§ Records provided
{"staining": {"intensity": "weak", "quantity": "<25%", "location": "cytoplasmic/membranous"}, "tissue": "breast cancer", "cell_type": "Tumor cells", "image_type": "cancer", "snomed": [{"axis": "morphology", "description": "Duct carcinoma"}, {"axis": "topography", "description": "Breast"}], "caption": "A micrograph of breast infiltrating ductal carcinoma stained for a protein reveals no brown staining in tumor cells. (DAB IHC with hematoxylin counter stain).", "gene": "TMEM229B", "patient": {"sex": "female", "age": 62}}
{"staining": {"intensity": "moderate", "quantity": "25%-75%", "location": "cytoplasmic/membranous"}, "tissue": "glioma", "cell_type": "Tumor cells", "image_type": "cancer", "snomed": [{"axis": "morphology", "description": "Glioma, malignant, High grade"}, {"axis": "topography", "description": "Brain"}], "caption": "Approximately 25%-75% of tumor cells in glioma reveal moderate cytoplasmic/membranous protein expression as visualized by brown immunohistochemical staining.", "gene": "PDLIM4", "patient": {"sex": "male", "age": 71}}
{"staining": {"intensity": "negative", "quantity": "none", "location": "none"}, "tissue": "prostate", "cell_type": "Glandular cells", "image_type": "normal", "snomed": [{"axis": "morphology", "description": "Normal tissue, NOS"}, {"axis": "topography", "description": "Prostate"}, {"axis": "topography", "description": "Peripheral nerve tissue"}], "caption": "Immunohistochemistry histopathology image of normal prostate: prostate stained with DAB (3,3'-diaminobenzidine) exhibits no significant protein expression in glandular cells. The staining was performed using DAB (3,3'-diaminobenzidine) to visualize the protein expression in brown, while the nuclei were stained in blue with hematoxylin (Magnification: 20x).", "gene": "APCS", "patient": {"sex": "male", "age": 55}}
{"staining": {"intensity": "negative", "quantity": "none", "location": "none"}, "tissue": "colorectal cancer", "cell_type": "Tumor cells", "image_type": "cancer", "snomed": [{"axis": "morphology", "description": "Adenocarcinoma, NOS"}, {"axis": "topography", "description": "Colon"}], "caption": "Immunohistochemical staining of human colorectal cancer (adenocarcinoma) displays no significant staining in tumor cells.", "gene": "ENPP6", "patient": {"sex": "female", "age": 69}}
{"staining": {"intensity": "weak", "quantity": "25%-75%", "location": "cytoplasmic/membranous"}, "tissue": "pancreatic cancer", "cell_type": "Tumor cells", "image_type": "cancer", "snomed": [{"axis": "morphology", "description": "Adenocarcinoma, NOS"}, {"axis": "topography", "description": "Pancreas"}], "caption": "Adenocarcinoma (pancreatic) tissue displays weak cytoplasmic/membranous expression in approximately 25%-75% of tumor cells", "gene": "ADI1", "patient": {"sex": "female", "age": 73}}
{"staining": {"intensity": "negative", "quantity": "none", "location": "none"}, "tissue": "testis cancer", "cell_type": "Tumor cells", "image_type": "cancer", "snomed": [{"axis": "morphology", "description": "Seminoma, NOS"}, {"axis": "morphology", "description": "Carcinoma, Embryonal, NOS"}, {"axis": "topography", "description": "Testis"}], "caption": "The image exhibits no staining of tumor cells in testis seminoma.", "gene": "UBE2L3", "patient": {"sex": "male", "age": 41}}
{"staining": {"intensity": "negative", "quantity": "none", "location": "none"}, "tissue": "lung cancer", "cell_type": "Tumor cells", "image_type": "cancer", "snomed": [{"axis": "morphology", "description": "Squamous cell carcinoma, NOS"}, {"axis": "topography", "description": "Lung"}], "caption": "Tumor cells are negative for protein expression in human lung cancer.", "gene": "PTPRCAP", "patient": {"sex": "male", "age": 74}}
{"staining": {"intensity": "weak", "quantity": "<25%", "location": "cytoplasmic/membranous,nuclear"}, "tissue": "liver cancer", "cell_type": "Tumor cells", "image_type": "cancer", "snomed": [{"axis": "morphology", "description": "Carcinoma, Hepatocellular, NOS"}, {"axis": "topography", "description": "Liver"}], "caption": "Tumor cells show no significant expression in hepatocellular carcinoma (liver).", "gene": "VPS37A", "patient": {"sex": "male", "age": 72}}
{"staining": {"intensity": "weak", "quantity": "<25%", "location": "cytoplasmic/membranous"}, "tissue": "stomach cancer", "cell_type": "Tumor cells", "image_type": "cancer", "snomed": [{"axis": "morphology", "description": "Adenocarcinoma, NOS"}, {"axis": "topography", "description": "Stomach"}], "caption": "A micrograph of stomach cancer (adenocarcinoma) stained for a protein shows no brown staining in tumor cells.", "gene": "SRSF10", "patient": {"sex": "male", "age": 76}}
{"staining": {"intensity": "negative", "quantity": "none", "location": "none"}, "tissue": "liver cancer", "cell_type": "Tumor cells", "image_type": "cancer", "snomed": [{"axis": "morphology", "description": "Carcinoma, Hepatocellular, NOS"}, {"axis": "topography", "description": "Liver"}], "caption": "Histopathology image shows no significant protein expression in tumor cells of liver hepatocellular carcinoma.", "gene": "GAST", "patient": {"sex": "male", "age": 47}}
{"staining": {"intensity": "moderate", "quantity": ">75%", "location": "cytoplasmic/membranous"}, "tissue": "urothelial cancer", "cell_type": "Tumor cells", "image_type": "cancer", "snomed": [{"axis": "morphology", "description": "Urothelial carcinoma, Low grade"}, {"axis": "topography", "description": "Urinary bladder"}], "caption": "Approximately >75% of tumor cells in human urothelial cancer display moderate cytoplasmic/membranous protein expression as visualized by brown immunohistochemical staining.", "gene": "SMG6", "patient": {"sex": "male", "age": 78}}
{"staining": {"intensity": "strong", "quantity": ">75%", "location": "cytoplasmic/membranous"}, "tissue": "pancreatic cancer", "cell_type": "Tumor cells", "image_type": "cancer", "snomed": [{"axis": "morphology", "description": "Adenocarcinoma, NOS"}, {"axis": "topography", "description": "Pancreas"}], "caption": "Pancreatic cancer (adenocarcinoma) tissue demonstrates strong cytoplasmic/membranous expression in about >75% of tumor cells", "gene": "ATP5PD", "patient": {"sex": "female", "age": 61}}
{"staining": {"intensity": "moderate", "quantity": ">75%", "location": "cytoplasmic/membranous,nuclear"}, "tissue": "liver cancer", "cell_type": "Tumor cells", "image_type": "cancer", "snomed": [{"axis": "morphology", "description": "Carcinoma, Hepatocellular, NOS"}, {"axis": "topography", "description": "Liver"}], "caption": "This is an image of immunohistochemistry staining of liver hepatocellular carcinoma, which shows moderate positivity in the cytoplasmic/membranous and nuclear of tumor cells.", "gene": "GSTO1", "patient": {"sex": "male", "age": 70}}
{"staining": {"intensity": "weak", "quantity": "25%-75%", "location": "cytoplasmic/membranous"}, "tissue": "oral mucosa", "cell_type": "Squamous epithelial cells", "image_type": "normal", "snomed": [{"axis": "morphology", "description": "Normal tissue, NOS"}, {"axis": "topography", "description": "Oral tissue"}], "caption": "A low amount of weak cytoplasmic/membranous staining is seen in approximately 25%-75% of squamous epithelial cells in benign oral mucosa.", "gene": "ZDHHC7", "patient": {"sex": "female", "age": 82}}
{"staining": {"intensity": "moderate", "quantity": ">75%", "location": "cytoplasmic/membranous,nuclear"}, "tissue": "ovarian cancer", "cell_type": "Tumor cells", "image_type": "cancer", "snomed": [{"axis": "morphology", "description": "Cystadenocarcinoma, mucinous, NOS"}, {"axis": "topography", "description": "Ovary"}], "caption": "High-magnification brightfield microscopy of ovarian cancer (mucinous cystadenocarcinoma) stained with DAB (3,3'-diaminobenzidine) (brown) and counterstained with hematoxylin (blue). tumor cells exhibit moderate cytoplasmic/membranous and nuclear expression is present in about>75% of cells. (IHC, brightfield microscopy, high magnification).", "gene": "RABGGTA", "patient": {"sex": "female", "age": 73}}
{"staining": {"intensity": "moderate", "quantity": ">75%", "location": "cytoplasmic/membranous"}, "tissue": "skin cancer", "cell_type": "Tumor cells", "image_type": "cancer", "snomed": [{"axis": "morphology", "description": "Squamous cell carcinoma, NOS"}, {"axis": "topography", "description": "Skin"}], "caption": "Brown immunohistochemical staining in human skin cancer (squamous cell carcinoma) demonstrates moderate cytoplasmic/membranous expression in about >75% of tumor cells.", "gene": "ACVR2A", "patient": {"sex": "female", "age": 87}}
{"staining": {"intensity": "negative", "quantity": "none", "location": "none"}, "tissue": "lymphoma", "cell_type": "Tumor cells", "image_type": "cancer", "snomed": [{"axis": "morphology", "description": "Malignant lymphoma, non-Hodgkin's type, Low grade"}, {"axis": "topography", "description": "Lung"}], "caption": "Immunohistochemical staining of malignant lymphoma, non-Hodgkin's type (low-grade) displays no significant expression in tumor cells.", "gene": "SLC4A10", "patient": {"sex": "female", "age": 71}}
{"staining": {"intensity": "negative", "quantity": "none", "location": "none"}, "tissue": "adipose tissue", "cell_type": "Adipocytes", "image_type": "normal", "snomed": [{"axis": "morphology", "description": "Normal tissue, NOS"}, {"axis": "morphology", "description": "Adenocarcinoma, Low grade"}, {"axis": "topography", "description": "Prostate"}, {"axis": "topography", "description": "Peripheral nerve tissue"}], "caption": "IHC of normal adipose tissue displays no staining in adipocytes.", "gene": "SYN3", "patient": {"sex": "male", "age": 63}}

§ Task to carry out
The answer is the run of lines above from the line containing "low amount of" through the line containing "brightfield microscopy of", copied exactly and alone.

§ Exercise response
{"staining": {"intensity": "weak", "quantity": "25%-75%", "location": "cytoplasmic/membranous"}, "tissue": "oral mucosa", "cell_type": "Squamous epithelial cells", "image_type": "normal", "snomed": [{"axis": "morphology", "description": "Normal tissue, NOS"}, {"axis": "topography", "description": "Oral tissue"}], "caption": "A low amount of weak cytoplasmic/membranous staining is seen in approximately 25%-75% of squamous epithelial cells in benign oral mucosa.", "gene": "ZDHHC7", "patient": {"sex": "female", "age": 82}}
{"staining": {"intensity": "moderate", "quantity": ">75%", "location": "cytoplasmic/membranous,nuclear"}, "tissue": "ovarian cancer", "cell_type": "Tumor cells", "image_type": "cancer", "snomed": [{"axis": "morphology", "description": "Cystadenocarcinoma, mucinous, NOS"}, {"axis": "topography", "description": "Ovary"}], "caption": "High-magnification brightfield microscopy of ovarian cancer (mucinous cystadenocarcinoma) stained with DAB (3,3'-diaminobenzidine) (brown) and counterstained with hematoxylin (blue). tumor cells exhibit moderate cytoplasmic/membranous and nuclear expression is present in about>75% of cells. (IHC, brightfield microscopy, high magnification).", "gene": "RABGGTA", "patient": {"sex": "female", "age": 73}}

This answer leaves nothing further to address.